Clément Coeurdeuil, co-fondateur de Budget Insight
Selon le co-fondateur de l'agrégateur bancaire Budget Insight Clément Coeurdeuil, la nouvelle entité créée par l'AMF et l'ACPR pour encadrer les fintech est une "excellente nouvelle" qui devrait permettre au secteur de se développer davantage.

La décision de créer un guichet unique pour les Fintech est une excellente nouvelle. Concernant les agrégateurs – dont nous faisons partie – la décision de confier ce guichet à l’AMF et l’ACPR nous parait très cohérente. Lorsque les arbitrages sur la révision de la directive DSP2 auront été réalisés, ce sont les organismes nationaux qui distribueront les licences AIS et APS. Autrement dit, l’AMF et l’ACPR.

Cet accord est très positif dans le sens où nous en tant qu’acteur du monde de la finance technologique, nous avons un intérêt très fort à ce que l’Etat, les banques et les sociétés de la fintech construisent un environnement sain et sécurisé. Plus il y aura des actions qui permettront davantage d’interactions entre ces différents acteurs, meilleur sera l’environnement pour se développer.

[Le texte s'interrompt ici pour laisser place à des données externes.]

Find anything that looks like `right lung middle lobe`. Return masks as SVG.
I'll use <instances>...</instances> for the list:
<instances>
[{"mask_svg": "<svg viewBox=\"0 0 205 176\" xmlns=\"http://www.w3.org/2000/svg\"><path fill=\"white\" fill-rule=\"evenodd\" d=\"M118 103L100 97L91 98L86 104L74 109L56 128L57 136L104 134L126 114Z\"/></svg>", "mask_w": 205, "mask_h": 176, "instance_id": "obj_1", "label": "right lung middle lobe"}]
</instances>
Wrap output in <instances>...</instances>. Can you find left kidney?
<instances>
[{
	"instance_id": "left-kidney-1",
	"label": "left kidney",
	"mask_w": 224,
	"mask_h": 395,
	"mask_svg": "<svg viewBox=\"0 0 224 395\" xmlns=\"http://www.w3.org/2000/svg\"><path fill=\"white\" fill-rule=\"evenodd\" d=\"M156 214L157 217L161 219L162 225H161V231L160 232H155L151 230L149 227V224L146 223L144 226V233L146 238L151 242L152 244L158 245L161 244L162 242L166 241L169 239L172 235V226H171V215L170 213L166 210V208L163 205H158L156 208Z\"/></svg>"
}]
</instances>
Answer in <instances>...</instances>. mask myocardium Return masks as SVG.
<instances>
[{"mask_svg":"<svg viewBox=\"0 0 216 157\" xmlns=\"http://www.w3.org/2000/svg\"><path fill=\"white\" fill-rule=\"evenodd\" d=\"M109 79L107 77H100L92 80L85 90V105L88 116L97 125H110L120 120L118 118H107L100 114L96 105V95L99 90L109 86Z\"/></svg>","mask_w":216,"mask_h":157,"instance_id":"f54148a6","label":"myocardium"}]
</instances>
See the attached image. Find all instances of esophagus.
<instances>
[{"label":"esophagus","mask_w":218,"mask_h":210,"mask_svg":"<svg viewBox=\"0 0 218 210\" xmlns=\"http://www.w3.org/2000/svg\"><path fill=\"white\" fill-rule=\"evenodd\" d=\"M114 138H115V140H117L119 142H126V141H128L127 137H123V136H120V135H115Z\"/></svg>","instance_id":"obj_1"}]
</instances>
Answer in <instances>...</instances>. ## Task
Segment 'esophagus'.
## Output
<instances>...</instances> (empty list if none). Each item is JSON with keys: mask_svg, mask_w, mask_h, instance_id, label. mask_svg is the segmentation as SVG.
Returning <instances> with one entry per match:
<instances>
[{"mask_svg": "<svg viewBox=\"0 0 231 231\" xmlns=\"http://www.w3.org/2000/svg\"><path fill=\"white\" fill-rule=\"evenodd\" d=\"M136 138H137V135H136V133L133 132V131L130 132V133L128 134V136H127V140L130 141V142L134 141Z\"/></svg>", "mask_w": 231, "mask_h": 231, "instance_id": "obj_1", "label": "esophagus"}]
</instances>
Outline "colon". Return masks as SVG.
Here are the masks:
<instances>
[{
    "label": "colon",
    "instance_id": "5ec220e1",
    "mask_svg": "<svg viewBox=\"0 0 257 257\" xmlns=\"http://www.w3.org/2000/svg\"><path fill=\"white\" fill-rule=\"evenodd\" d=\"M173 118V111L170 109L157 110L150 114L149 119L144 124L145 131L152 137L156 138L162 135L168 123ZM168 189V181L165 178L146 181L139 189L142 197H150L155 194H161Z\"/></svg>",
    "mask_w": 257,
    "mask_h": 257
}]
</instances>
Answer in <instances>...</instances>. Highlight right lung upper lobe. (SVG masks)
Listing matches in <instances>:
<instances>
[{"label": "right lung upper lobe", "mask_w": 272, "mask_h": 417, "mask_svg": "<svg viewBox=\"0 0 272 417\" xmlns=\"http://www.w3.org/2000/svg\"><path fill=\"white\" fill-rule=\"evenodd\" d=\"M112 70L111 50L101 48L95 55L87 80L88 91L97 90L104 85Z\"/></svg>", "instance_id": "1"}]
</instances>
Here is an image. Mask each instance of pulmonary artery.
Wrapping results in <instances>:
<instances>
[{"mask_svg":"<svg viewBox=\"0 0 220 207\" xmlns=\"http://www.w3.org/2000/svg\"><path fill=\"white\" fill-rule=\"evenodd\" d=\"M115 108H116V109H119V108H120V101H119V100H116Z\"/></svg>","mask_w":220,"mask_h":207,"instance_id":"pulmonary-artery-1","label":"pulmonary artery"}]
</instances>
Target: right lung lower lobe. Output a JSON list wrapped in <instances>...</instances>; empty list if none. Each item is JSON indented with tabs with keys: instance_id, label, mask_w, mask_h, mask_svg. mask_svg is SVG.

Les détails dans l'article de l'Agefi Quotidien consacré au sujet

Ce pôle commun est d’autant plus salutaire pour notre métier que l’agrégation bancaire est au centre des métiers de la plupart des autres fintech. Nous sommes potentiellement partenaires de l’ensemble de l’écosystème fintech. Le robo-advisor qui a besoin de connaître son client, la fintech du crowdlending qui cherche à connaitre la situation financière de la PME qu’elle va financer… Toutes ces activités fonctionneront mieux avec un encadrement plus clair et un accès plus simple aux données bancaires.

Concernant l’agrégation, un sujet peut éventuellement émerger de cette nouvelle organisation chapeautée par l’AMF et l’ACPR. Celui lié aux comptes-titres, aux comptes d’assurances vie et au patrimoine. Aujourd’hui la directive DSP2 ne les prend pas en compte. Si ce nouvel environnement permettait une remontée juridique de ces problématiques, l’effet n’en serait que meilleur.

L’idée de faciliter le changement de statut d’une fintech (une piste évoquée par le secrétaire général adjoint de l’AMF Guillaume Eliet, Agefi Quotidien du 21 avril, ndlr) me semble un très bon début. Nous avons récemment noué un partenariat avec Swiss Life dans le diagnostic patrimonial. Le fait de pouvoir devenir facilement CIF est important dans l’optique de notre développement.

Enfin, s’il fallait que ce guichet unique de l’AMF et l’ACPR facilite le développement des fintech le maître-mot devrait être la libéralisation de la donnée, tout en mettant en œuvre l’objectif de sécurité que ce guichet promeut. Mettre en place des moyens simples et sécurisés pour accéder à cette donnée. Tout ce qui permettra d’aller dans ce sens sera positif.